Victory for The Slants
The Supremes defend speech that offends and rein in the trial bar.
The Supreme Court has done some of its best work in recent years on the First Amendment, and that continued with an 8-0 decision Monday protecting unpopular speech. The Justices ruled that an Asian-American rock band called The Slants can’t be denied a federal trademark because the government fears the name might offend someone.
Simon Tam, front man for The Slants, sought to register the name with the Patent and Trademark Office as a rebuke to those who use it as a pejorative. The government denied the trademark, citing a Lanham Act provision that bans trademarks that “may disparage . . . persons, living or dead, institutions, beliefs, or national symbols.” The Court ruled that this clause is unconstitutional (Matal v. Tam).
The idea that the government has an interest in suppressing viewpoints that offend “strikes at the heart of the First Amendment,” Justice Samuel Alito wrote. “Speech that demeans on the basis of race, ethnicity, gender, religion, age, disability, or any other similar ground is hateful; but the proudest boast of our free speech jurisprudence is that we protect the freedom to express ‘the thought that we hate.’”
The government claimed trademark registration is a form of government free speech, but that was also dismissed by Justice Alito. “If a trademark qualifies as government speech,” he wrote, the government “is babbling prodigiously and incoherently,” endorsing competing products and making contradictory statements.
The effort to “cleanse” commercial speech of any offense is also a nonstarter since there are many kinds of merchandise that “disparages prominent figures or groups and the line between commercial and non-commercial speech is not always clear.” Think anti-Trump T-shirts.
Justice Anthony Kennedy wrote a concurrence making a useful point about how government could abuse such leverage over speech. “A law that can be directed against speech found offensive to some portion of the public can be turned against minority and dissenting views to the detriment of all,” Justice Kennedy wrote. “The First Amendment does not entrust that power to the government’s benevolence.”
In other good news, the Justices on Monday continued to police legal forum shopping. In Bristol-Myers Squibb v. Superior Court of California, the Justice ruled 8-1 that California courts don’t have jurisdiction to decide injury claims for some 592 out-of-state plaintiffs when the defendant company isn’t based there and the injuries didn’t occur there.
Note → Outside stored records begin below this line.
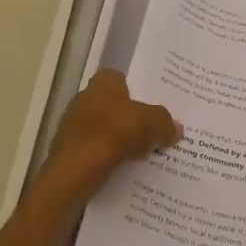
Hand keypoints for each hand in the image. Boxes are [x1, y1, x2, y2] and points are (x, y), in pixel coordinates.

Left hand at [43, 69, 181, 196]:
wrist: (78, 167)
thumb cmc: (116, 133)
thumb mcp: (153, 124)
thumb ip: (165, 122)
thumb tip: (176, 128)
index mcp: (103, 82)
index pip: (121, 78)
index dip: (137, 90)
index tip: (152, 104)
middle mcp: (85, 97)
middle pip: (113, 104)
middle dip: (130, 116)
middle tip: (152, 129)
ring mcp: (73, 123)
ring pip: (104, 128)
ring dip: (119, 138)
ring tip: (142, 151)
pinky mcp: (69, 148)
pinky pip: (96, 148)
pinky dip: (107, 155)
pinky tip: (123, 166)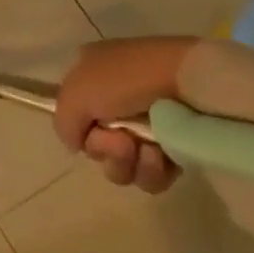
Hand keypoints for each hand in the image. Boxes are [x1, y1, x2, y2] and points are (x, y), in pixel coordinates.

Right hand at [54, 37, 197, 193]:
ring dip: (131, 163)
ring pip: (123, 165)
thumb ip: (63, 121)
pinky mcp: (175, 148)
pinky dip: (154, 170)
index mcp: (91, 77)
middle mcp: (115, 101)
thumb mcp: (77, 91)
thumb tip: (74, 145)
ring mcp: (147, 126)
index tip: (91, 129)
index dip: (80, 129)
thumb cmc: (128, 79)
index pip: (74, 117)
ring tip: (149, 149)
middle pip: (97, 146)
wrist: (190, 83)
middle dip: (107, 150)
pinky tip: (164, 156)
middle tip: (123, 141)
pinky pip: (152, 176)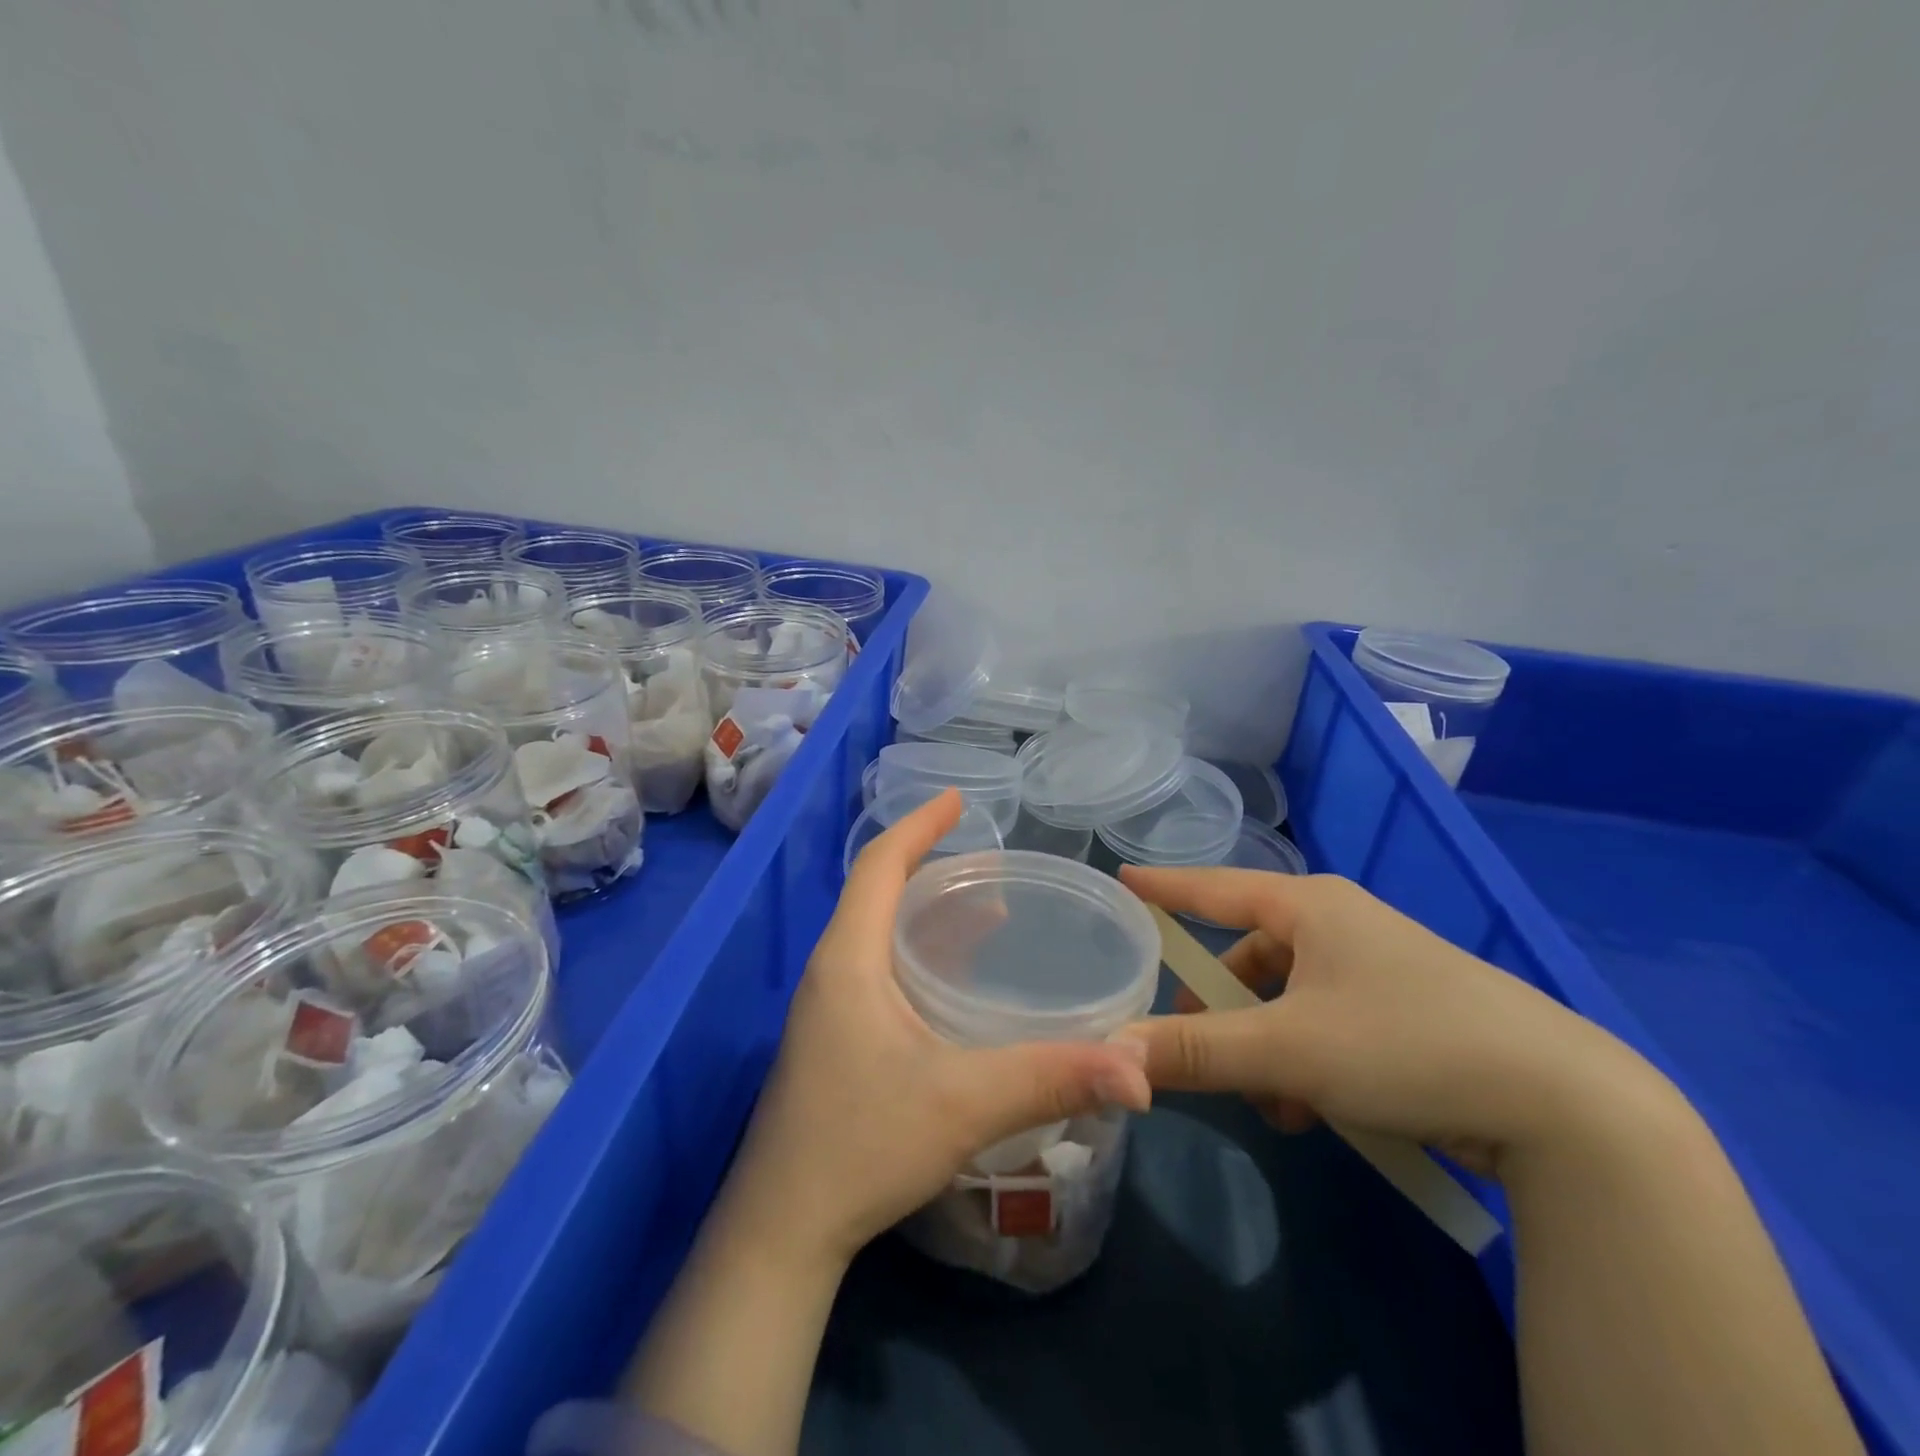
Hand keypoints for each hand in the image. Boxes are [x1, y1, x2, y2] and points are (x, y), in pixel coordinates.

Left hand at [721, 790, 1151, 1269]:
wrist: (783, 1231)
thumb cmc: (862, 1146)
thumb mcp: (964, 1104)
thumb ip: (1052, 1078)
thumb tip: (1140, 1069)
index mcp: (849, 959)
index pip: (879, 865)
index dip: (918, 826)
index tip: (959, 801)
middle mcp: (833, 972)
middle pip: (880, 894)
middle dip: (934, 868)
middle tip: (993, 863)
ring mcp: (829, 1009)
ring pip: (881, 936)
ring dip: (931, 917)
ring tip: (992, 915)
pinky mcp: (834, 1042)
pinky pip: (881, 972)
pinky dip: (922, 957)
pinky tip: (958, 987)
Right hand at [1117, 866, 1654, 1173]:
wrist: (1567, 1105)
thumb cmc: (1407, 1044)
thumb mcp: (1289, 1051)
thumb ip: (1195, 1051)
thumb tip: (1112, 1053)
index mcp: (1310, 906)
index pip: (1213, 886)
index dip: (1165, 887)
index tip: (1123, 879)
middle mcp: (1340, 923)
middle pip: (1249, 956)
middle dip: (1221, 1008)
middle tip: (1193, 1048)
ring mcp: (1378, 967)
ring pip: (1288, 999)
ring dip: (1266, 1048)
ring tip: (1270, 1103)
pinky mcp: (1408, 1010)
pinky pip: (1327, 1023)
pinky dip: (1307, 1061)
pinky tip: (1316, 1112)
This is the third time this term the Justices have ruled against lawyers who file injury cases in so-called judicial hellholes known for jackpot verdicts regardless of an actual connection to the locale. Justice Alito’s majority opinion called it a “straightforward application” of “settled principles of personal jurisdiction.”
The sole dissenter was Justice Sonia Sotomayor, who frets that the decision will increase the burden on injured plaintiffs and prevent nationwide class actions, but suits with merit can always be filed in federal court.